Running Claude Code means handing an AI agent the keys to your terminal - it can read files, run commands, modify your codebase, and install packages. Developer Kaveh has published a walkthrough showing how to run Claude Code inside a sandbox so it cannot touch anything outside a designated environment.
The setup uses containerization - think of it as a walled-off virtual computer running inside your actual computer - to isolate Claude Code from the rest of your system. Inside the sandbox, Claude Code operates normally: writing code, running tests, reading project files. Outside it, your personal files, credentials stored elsewhere, and other projects stay untouched.
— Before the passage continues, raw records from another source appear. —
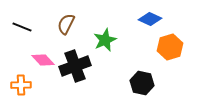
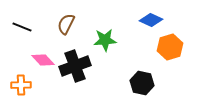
blue diamond: moved 1 px right, 1 px down
green star: rotated 20 degrees clockwise
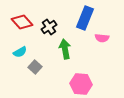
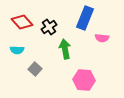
cyan semicircle: moved 3 px left, 2 px up; rotated 32 degrees clockwise
gray square: moved 2 px down
pink hexagon: moved 3 px right, 4 px up
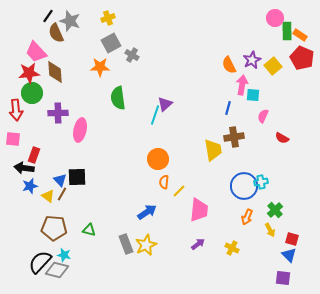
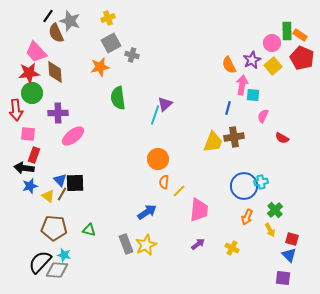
pink circle at (275, 18): moved 3 px left, 25 px down
gray cross at (132, 55): rotated 16 degrees counterclockwise
orange star at (100, 67): rotated 12 degrees counterclockwise
pink ellipse at (80, 130): moved 7 px left, 6 px down; rotated 40 degrees clockwise
pink square at (13, 139): moved 15 px right, 5 px up
yellow trapezoid at (213, 150): moved 8 px up; rotated 30 degrees clockwise
black square at (77, 177): moved 2 px left, 6 px down
gray diamond at (57, 270): rotated 10 degrees counterclockwise
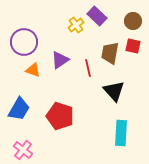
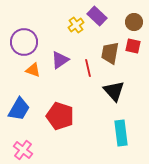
brown circle: moved 1 px right, 1 px down
cyan rectangle: rotated 10 degrees counterclockwise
If Claude does something unexpected or destructive, the damage is contained to the sandbox.
Claude Code is an agentic tool, meaning it doesn't just suggest code - it executes it. Most developers run it directly on their machines without restricting what the model can theoretically access. In practice, Claude Code behaves appropriately, but "appropriate by default" and "structurally prevented from causing damage" are different things. The sandbox approach achieves the latter.
The tradeoff is setup complexity. Getting a proper sandbox working requires some familiarity with containerization tools and correct mounting of your project directory into the isolated environment. Developers handling sensitive codebases - client work, production systems, anything with credentials in the project directory - will find the configuration time justified.